*** DATA LISTING ***
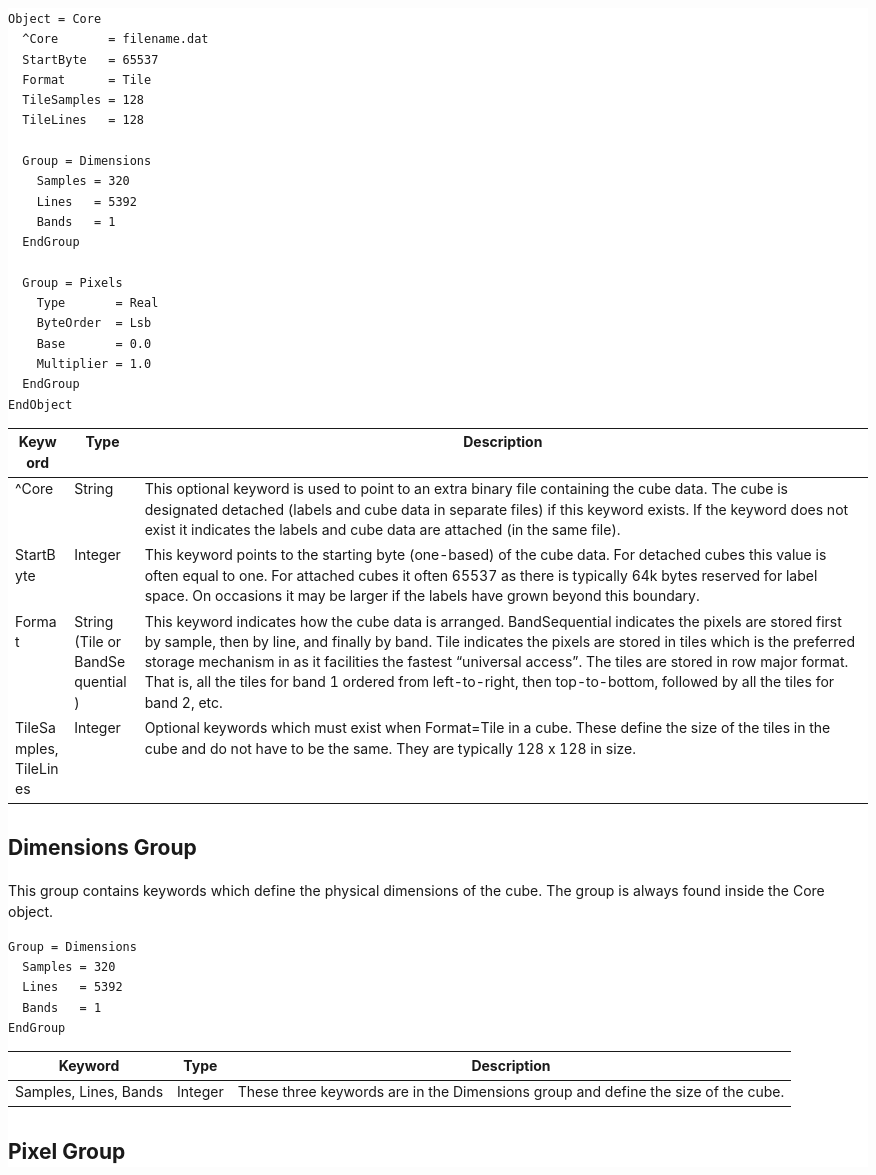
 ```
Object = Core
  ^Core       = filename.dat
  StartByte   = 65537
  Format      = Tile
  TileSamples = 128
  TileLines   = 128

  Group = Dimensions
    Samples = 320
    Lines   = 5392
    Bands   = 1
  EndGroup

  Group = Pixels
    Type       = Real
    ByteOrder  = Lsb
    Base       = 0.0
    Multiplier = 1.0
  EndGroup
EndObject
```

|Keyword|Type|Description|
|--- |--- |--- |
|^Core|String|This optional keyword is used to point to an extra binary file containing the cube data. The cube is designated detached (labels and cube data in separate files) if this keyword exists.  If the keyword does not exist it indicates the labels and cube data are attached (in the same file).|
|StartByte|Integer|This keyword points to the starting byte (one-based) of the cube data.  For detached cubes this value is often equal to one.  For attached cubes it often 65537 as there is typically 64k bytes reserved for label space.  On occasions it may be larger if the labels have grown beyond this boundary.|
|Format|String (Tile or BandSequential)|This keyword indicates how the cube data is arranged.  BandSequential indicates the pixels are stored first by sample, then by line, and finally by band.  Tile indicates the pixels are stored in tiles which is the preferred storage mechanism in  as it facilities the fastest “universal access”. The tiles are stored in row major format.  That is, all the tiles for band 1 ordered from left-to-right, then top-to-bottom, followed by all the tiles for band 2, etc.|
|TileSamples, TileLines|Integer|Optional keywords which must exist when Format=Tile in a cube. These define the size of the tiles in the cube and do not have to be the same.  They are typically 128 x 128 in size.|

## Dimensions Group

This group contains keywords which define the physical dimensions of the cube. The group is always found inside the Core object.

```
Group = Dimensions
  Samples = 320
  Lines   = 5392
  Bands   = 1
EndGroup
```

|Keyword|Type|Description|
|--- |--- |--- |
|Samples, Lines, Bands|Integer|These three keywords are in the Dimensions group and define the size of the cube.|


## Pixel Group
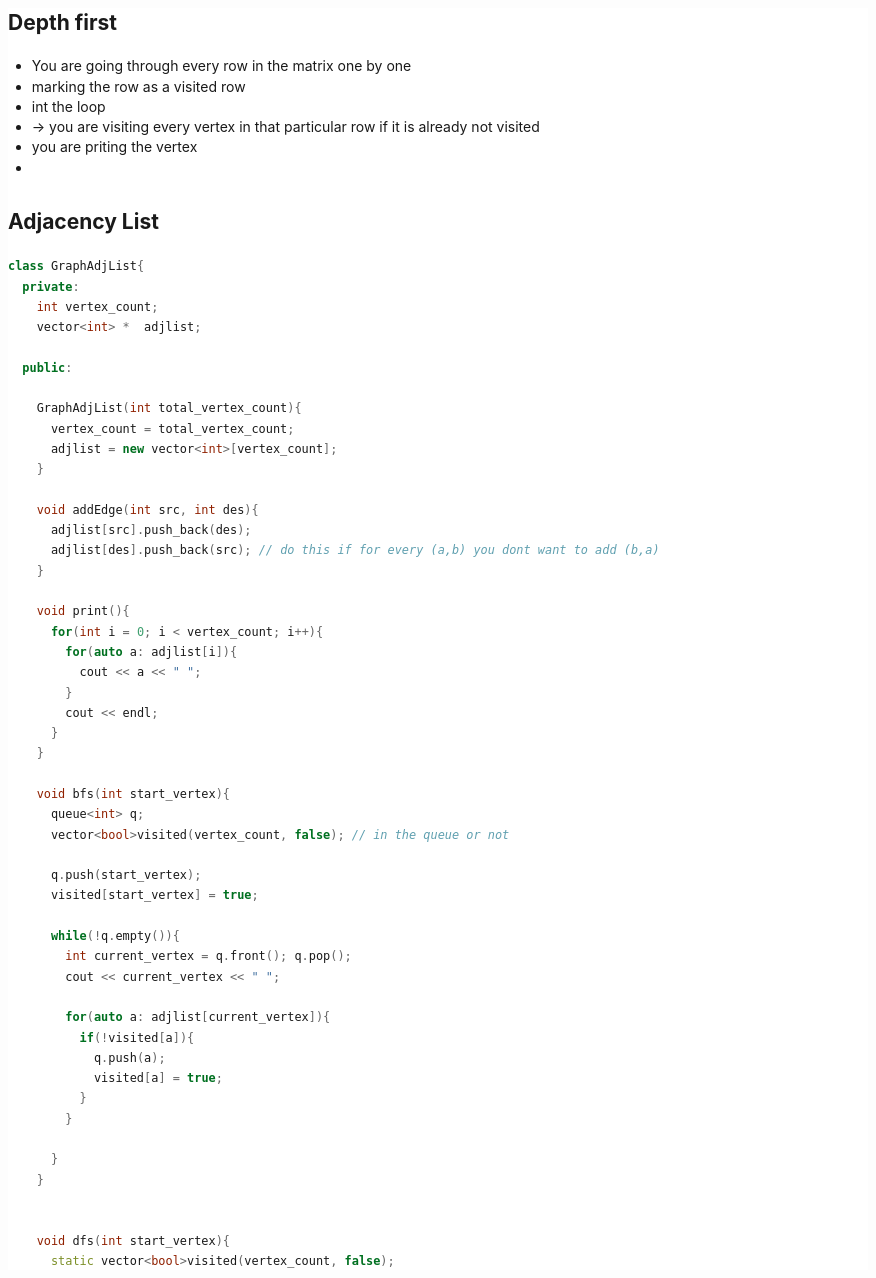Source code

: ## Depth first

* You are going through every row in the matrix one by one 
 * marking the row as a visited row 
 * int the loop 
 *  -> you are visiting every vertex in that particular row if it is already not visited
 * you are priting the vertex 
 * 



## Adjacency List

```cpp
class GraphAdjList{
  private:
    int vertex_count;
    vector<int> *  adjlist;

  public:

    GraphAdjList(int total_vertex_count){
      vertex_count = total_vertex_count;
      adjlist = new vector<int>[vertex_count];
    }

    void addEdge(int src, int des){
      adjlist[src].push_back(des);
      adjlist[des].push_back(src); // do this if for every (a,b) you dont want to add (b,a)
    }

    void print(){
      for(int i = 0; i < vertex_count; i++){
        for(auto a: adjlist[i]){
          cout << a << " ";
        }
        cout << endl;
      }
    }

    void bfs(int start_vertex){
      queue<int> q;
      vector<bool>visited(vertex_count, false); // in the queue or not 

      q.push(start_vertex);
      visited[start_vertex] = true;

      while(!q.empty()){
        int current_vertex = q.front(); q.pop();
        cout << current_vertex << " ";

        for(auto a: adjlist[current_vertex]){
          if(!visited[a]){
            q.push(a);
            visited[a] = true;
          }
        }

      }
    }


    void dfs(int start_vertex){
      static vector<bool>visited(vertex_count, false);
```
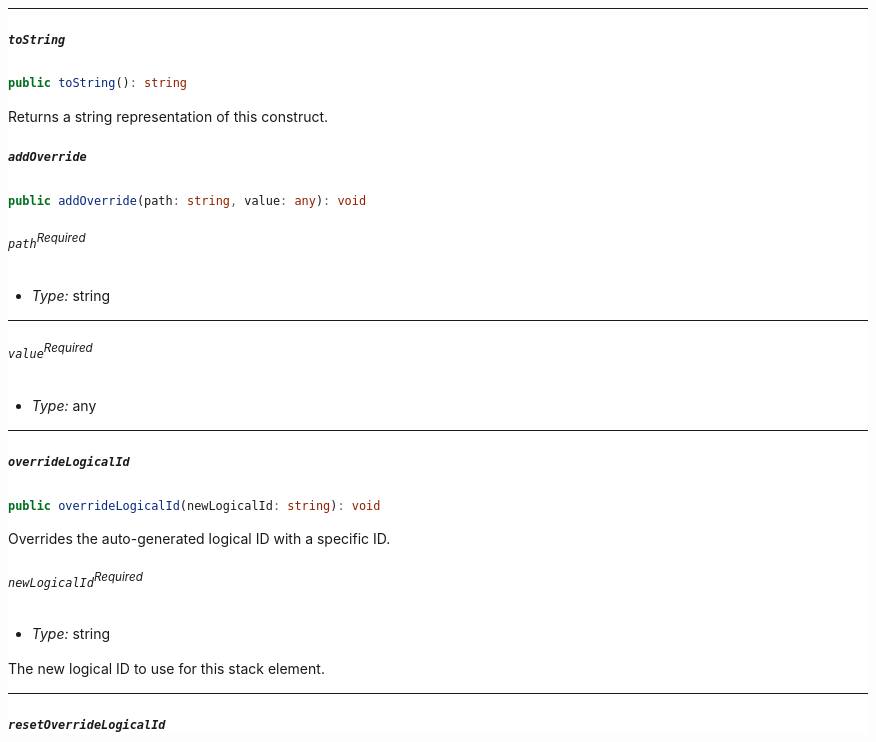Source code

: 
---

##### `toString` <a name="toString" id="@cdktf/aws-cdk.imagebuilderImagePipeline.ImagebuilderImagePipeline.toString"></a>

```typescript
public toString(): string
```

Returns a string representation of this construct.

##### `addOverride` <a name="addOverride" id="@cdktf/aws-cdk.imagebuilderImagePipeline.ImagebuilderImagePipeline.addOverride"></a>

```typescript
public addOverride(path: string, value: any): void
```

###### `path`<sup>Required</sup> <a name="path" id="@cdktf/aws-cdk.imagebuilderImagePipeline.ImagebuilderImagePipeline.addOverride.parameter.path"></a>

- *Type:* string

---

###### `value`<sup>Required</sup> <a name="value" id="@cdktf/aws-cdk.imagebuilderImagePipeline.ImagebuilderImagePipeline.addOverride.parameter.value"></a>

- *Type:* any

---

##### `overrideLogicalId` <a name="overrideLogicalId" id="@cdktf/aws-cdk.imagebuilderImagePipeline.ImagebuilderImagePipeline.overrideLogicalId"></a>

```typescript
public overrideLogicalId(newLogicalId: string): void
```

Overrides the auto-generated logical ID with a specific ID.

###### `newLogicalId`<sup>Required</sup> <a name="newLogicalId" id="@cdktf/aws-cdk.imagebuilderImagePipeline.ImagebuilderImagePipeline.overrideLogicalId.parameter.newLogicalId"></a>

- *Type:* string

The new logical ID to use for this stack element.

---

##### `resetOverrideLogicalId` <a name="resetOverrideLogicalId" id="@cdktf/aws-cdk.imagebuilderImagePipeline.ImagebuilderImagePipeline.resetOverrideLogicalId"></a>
*** End of DATA LISTING ***
# YOUR ASSIGNMENT:
Whenever the word "queue" appears in a line above, copy that line.

# EXPECTED ANSWER:
      queue<int> q;
      vector<bool>visited(vertex_count, false); // in the queue or not 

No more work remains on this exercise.